And (c) I showed my great attitude towards the case, which the interviewer would assume is the same for real future consulting business problems.
You should do that in your interviews too. Say it and accompany it with the best smile you can give. It shows that you are not afraid of any problems. In fact, you love them and you are always ready for them.
Secondly, I did what I refer to as the “map habit”, which is to always say what you are about to do and then do it. Just like somebody in the car showing the drivers the route before cruising on the road. The driver would love it. This is where I said: “Let me tell you my understanding of the case context and key objectives. Then ABC…”.
Third, right at the beginning of the case, I try to be crystal clear and easy to follow. I don’t let the interviewer confused between playing the case vs. asking clarification questions. I distinguish between the two really carefully. This habit probably doesn’t change the outcome of how the case goes that much, but it certainly significantly changes the impression the interviewer has of me.
Fourth, in playing back the case, each person would have a different way to re-phrase. But there are three buckets to always include:
1. Who is the client 2. The facts regarding the client and the situation and (c) The key question and the objective of the case.
Fifth, after playing the case context and objectives, I pause for a second and ALIGN with the interviewer: “Does it correctly and adequately summarize the case?”. This is a habit that every consulting manager loves for young consultants to do. Nobody wants first-year folks to spend weeks of passion and hard-work building an excel model that the team can’t use. This habit is extensively taught at McKinsey, Bain and BCG, so therefore interviewers would love somebody that exhibits this habit often in case interview.
Lastly, when asking clarification questions, you hear me number them very carefully to create the strong impression that I am very organized and structured. I said I have three clarifying questions. Then I number them as I go through each. No.1, No.2, and No.3.
Sometimes, during interviews it’s hard to know exactly how many items you are going to get. One way is to take timeout often to carefully plan your pitch. If this is not possible in certain situations, you may skip telling how many items you have; but you should definitely still number your question: No.1, No.2; and so on.
Just a moment ago, the candidate actually exhibited a good habit. After going through his clarification questions, the candidate ended by asking the “is there anything else” question. In this case, I actually give out an important piece of data.
Though this is not very common as not every interviewer is that generous in giving out data. But this is a habit management consultants have to have every day when talking to experts, clients, or key stakeholders. The key is to get the most data and insights out of every interview and this is the type of open-ended question every consultant asks several times a day.
To show of this habit in a case interview is very good!
There are three things I would like you to pay attention to:
First, it took the candidate up to 72 seconds to “gather his thoughts”. This is a little too long in a case interview. I intentionally leave the 72 seconds of silence in the recording so you get an idea of how long that is in real situations. But it’s worth-noting here is not only that. While in some very complicated and weird cases, it’s ok to take that long to really think and gather ideas. In this case, the approach as proposed by the candidate is very simple. For this very approach, I think no more than 15 to 20 seconds should be used.

→ **Required work**:
- 1) Summarize the case interview advice in two sentences.
- 2) Write the next paragraph of the case interview advice, picking up after its last sentence.

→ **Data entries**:
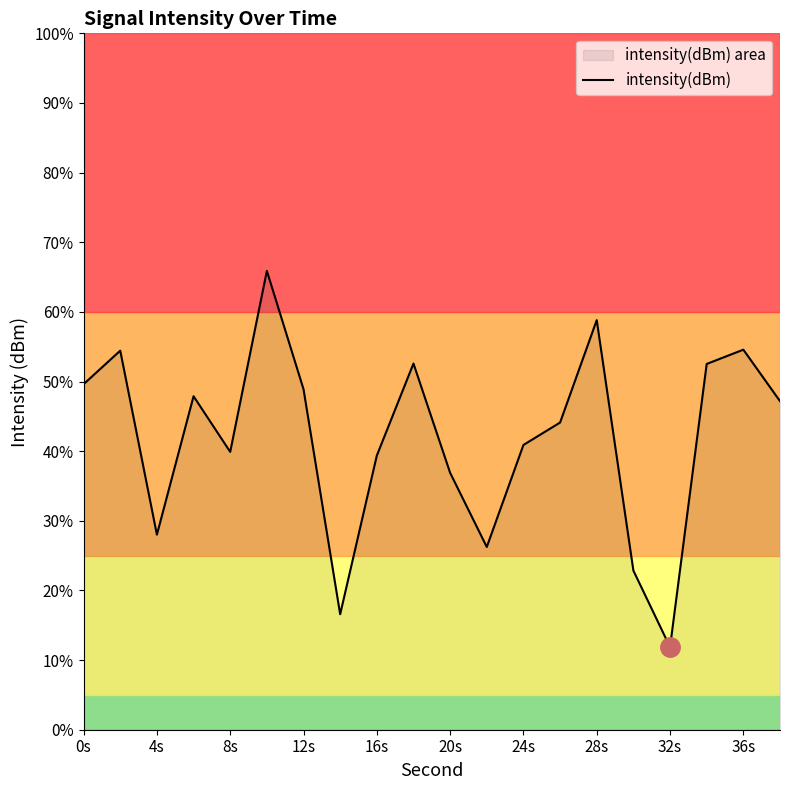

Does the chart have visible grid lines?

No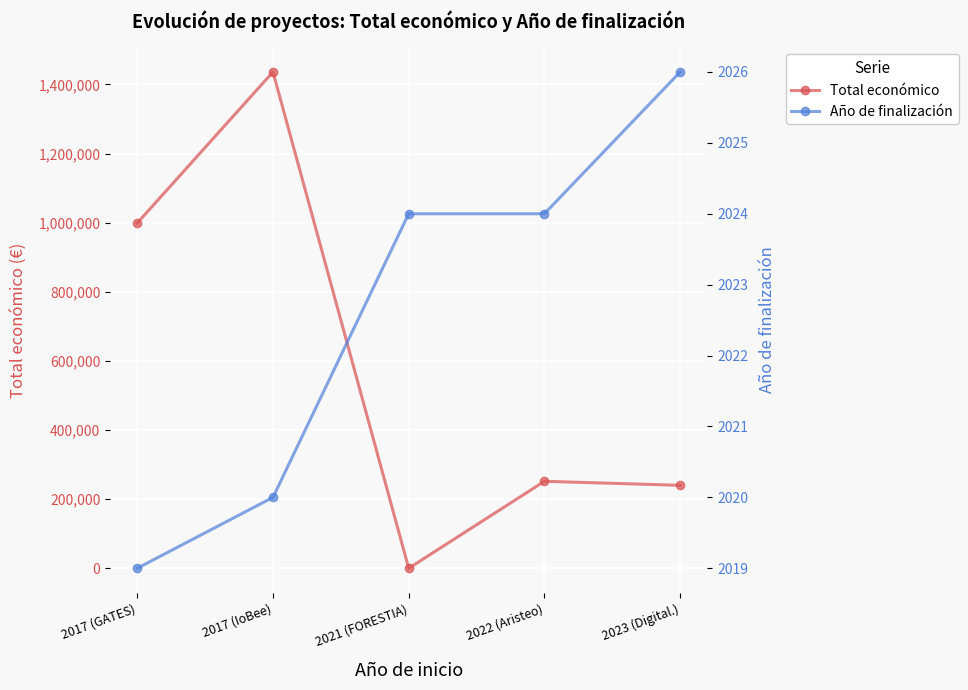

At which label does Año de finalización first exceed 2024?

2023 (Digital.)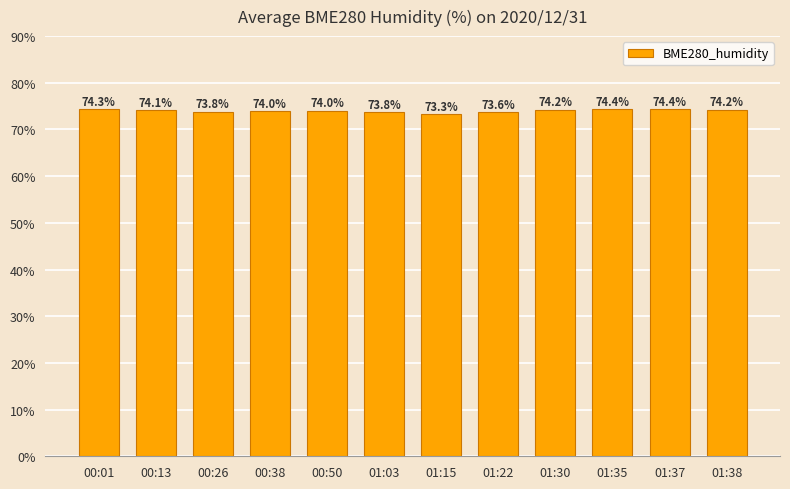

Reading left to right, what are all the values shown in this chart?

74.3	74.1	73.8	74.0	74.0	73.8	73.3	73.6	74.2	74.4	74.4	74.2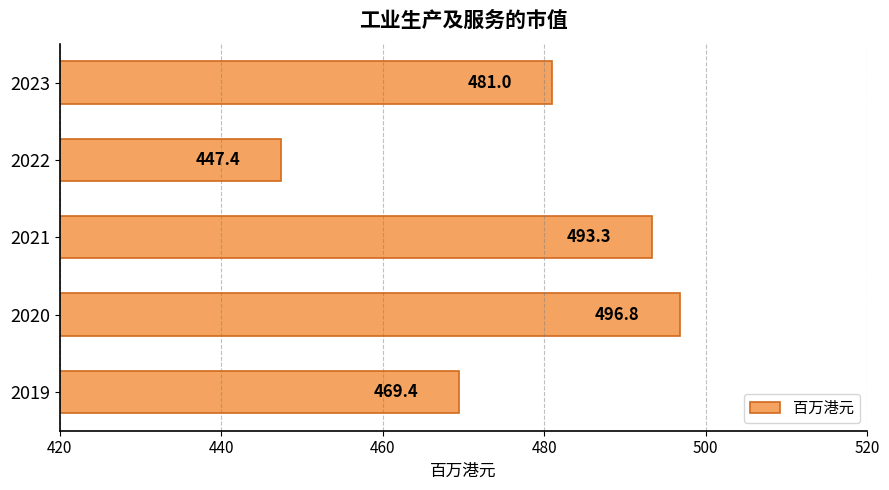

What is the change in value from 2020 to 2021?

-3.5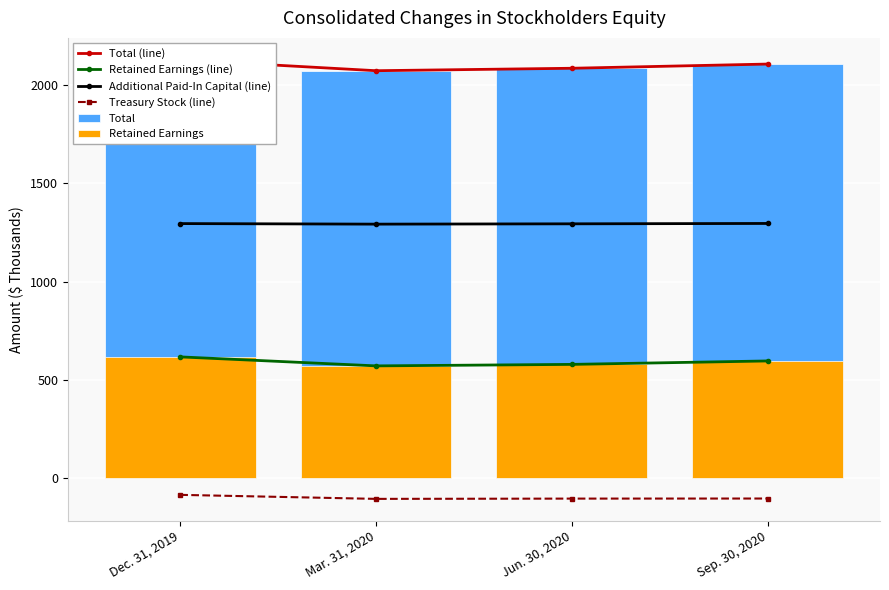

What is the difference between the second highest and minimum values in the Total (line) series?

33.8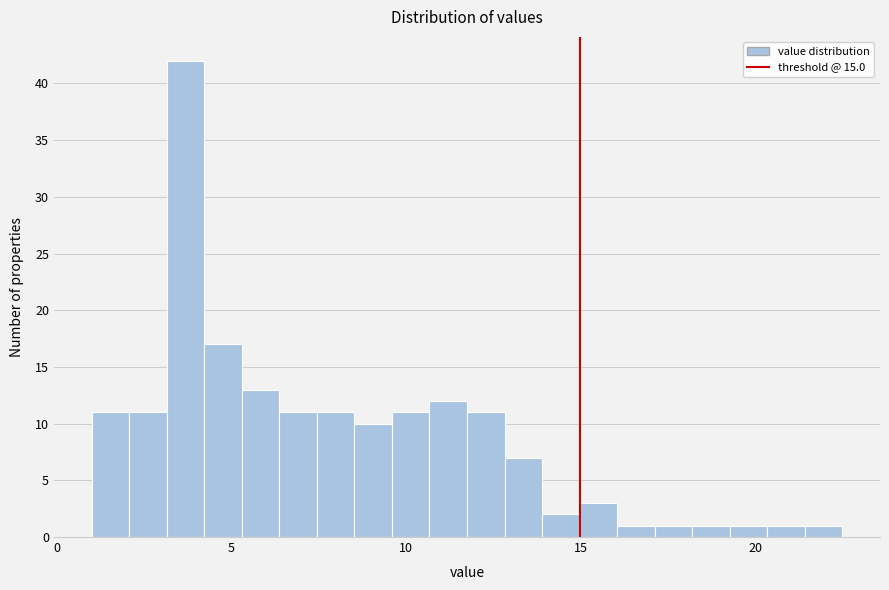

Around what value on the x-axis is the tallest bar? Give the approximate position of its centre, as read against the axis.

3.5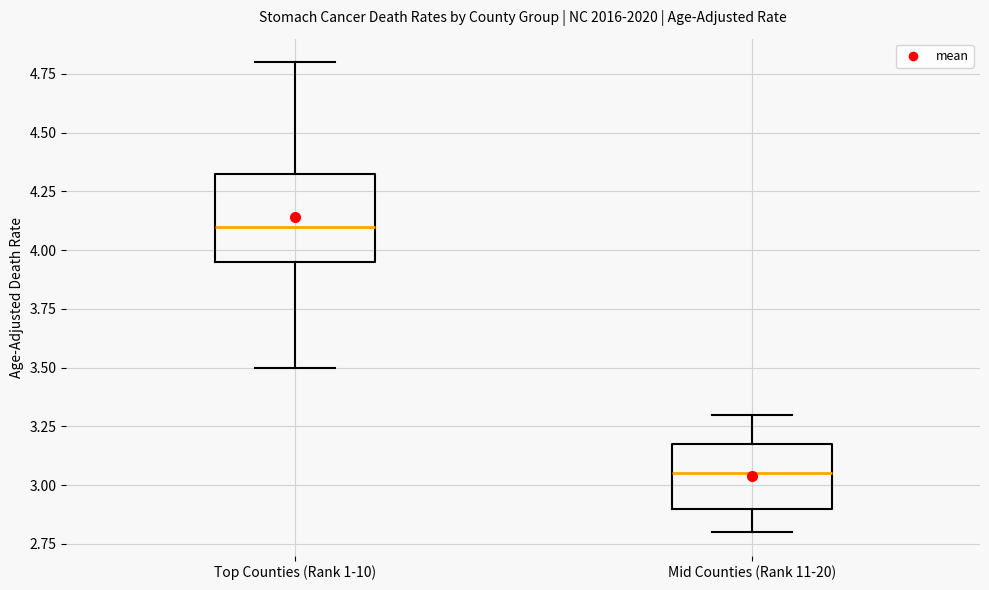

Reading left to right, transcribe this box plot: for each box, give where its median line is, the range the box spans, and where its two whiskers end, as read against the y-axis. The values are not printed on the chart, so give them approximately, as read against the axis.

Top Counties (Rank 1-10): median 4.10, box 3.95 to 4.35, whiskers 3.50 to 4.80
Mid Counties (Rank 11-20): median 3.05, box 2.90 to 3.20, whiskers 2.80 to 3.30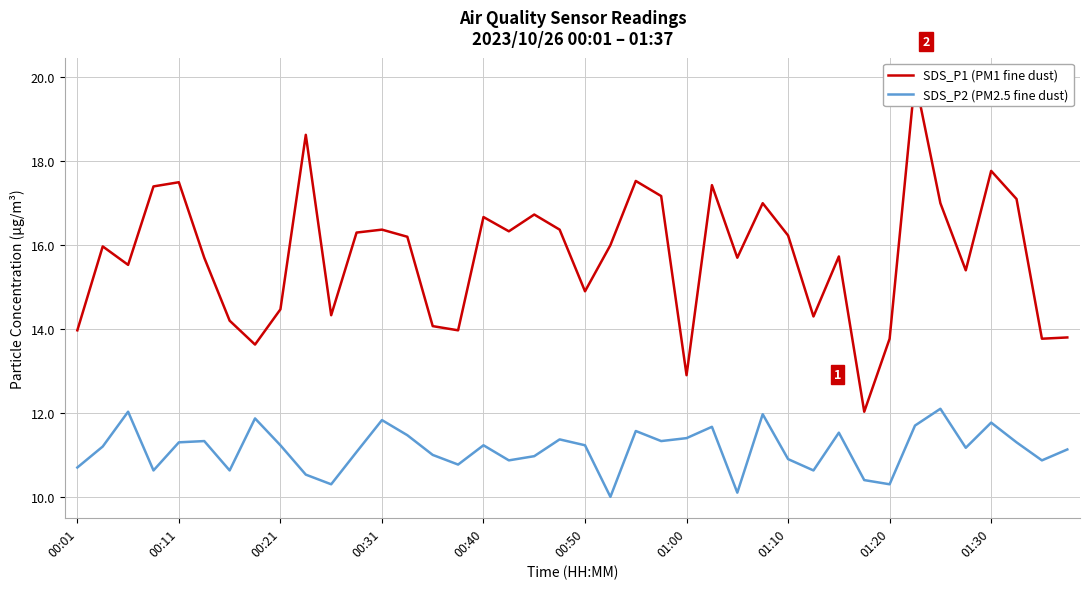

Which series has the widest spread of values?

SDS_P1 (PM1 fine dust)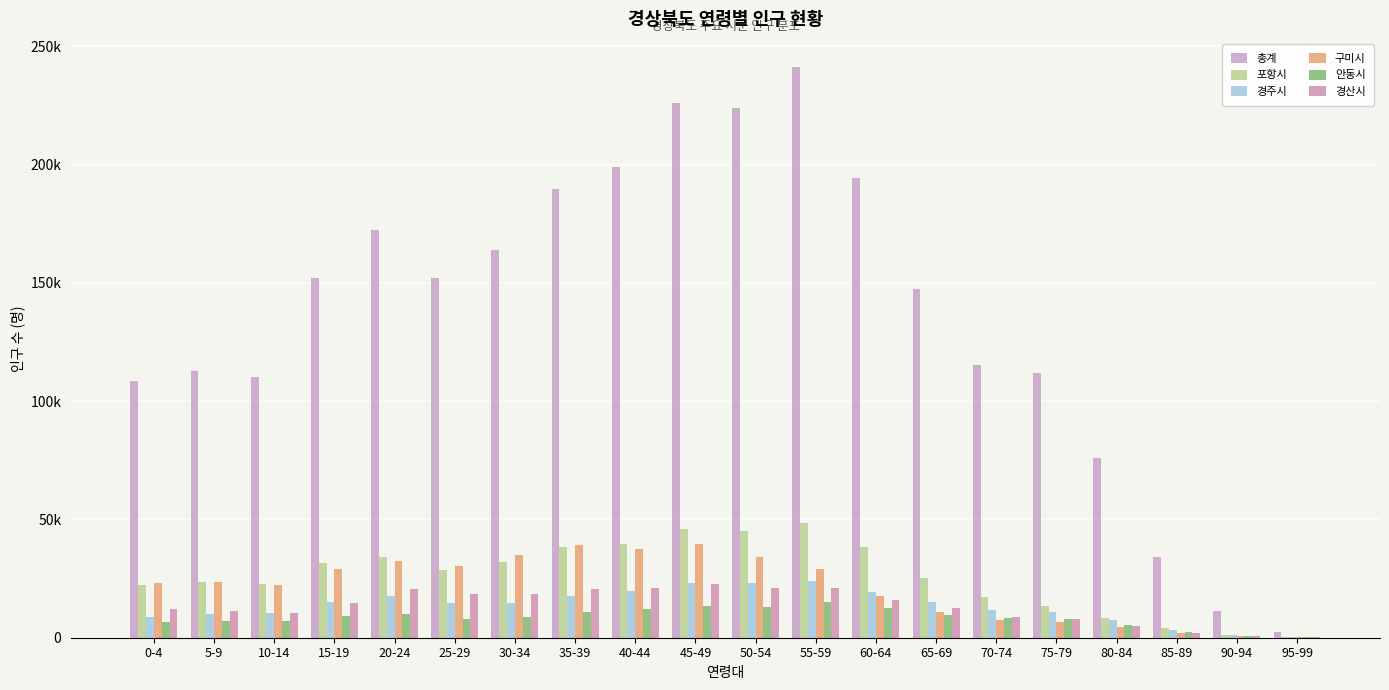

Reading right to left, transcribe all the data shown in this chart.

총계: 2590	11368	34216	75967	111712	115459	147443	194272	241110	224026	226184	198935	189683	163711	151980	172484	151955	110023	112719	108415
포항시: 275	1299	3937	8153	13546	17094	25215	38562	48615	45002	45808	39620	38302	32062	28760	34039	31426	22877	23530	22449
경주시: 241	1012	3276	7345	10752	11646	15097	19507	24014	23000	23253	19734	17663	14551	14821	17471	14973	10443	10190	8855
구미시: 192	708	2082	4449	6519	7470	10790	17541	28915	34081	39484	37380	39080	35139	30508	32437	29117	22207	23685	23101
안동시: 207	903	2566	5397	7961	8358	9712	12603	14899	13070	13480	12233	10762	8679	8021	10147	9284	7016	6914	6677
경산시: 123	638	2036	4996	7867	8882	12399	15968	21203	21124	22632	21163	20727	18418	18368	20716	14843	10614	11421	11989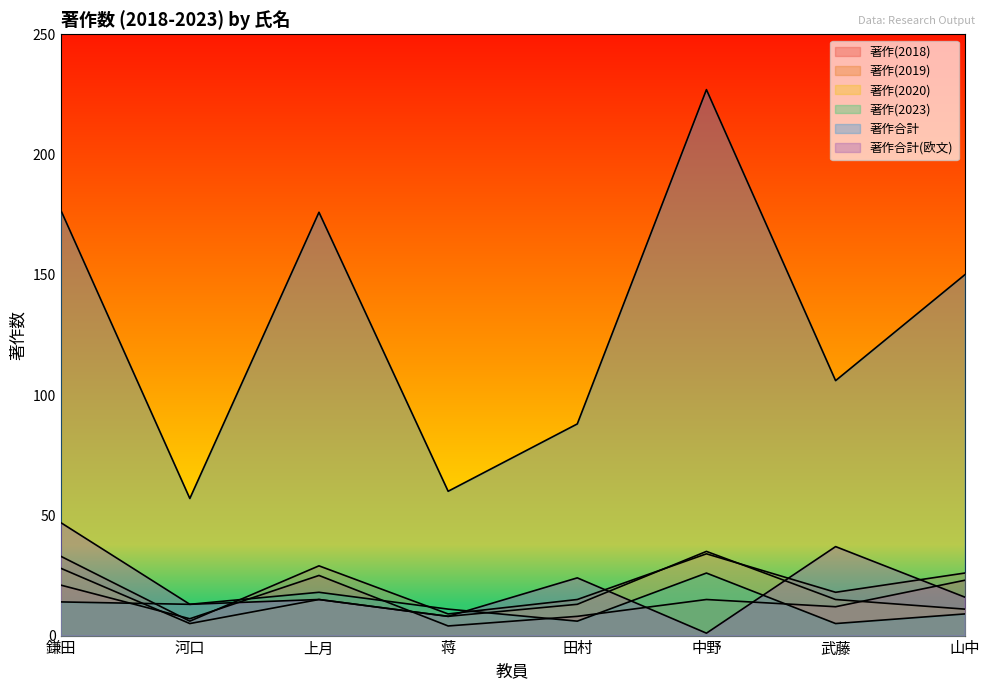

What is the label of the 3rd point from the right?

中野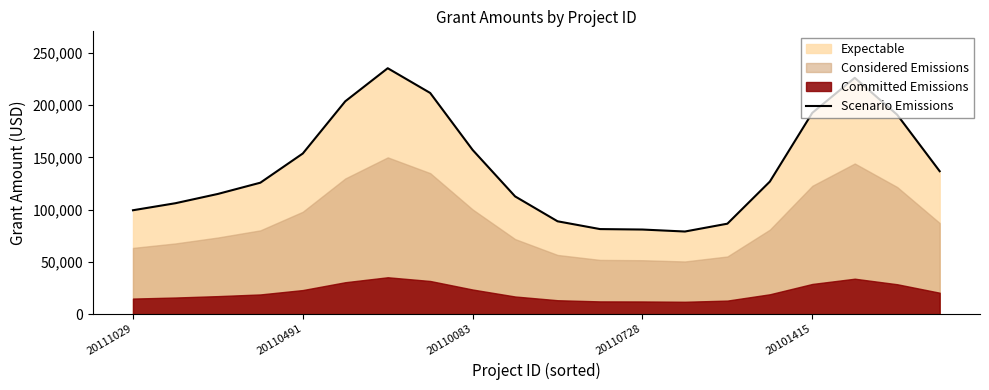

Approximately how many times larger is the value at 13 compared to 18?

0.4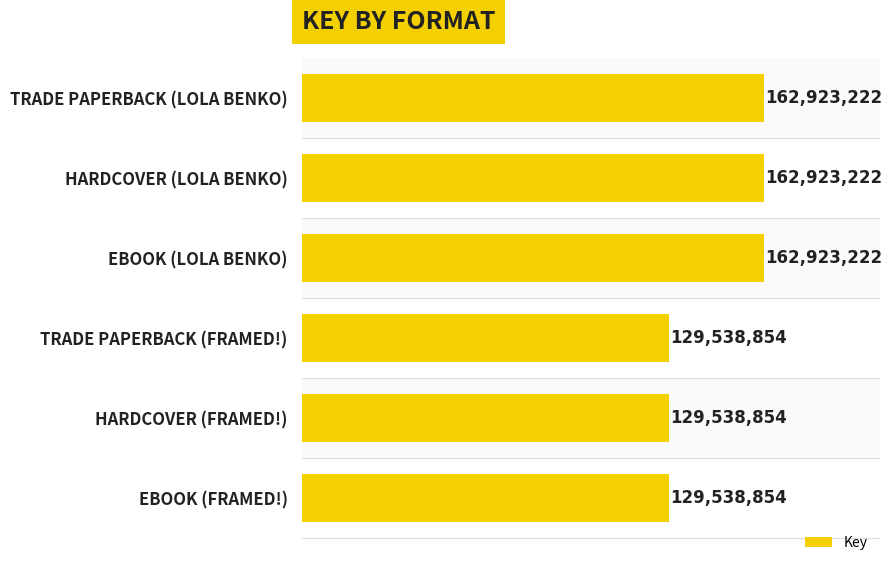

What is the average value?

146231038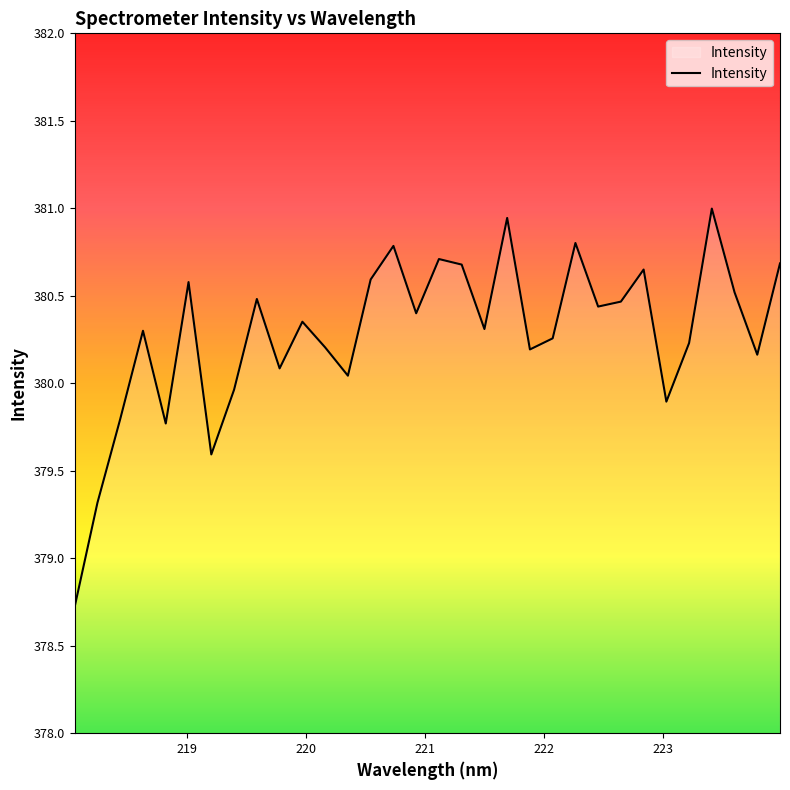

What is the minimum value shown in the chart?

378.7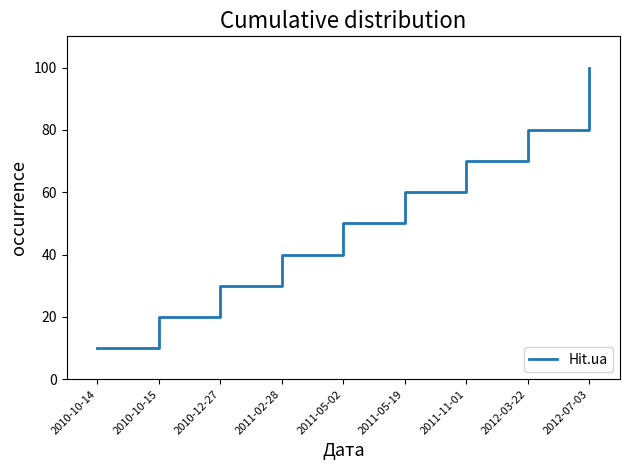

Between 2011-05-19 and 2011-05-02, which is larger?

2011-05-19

→ **Answers for each item**:
- 1) Habits that impress case interviewers include announcing what you are about to do before doing it, keeping the case playback clearly separate from clarification questions, restating who the client is, the relevant facts and the key question, and then checking with the interviewer that the summary is correct. The advice also recommends numbering clarifying questions and asking whether there is anything else, and it judges the candidate's 72 seconds to gather his thoughts as too long for such a simple approach, where no more than 15 to 20 seconds should be used.

- 2)
No.2, with that said, I have told I really like the fact that this candidate exhibits the “map” habit. Before going straight to the approach he draws the overall approach first.
No.3. You also see here that the candidate tried to align the approach with me by asking my thoughts on it. As I just said on the previous comment, this is a great habit to have. Not only does it help reduce chance of going into the wrong direction in case interviews, but it also creates a good impression. Consulting interviewers love people doing it often!
Here we see a not-really-bad response that for sure could be much better. The candidate was going into the first branch of the analysis which is Revenue. I would fix this in 3 aspects:
First, even though we just talked about the overall approach, it’s still better to briefly set up the issue tree first then clearly note that you are going into one branch.
Second, this is not a must, but I always try to make my hypothesis as explicitly clear as possible. Here the candidate just implicitly made a hypothesis that the problem is on the revenue side. The best way to show our hypothesis-driven mindset is to explicitly say it.
Third, you hear this a ton of times in our End-to-End program but I am going to repeat it again and again. It is better to show the habit of aligning here too. Don’t just go into revenue, before doing that, give the interviewer a chance to agree or to actually guide you to Cost.
So, summarizing the above insights, my pitch would sound something like this:
“So as we just discussed, a profit problem is either caused by revenue or by cost. Unless you would like to go into cost first, let’s hypothesize that the problem is on revenue side. I would like to look deeper into Revenue. Do we have any data on the revenue?”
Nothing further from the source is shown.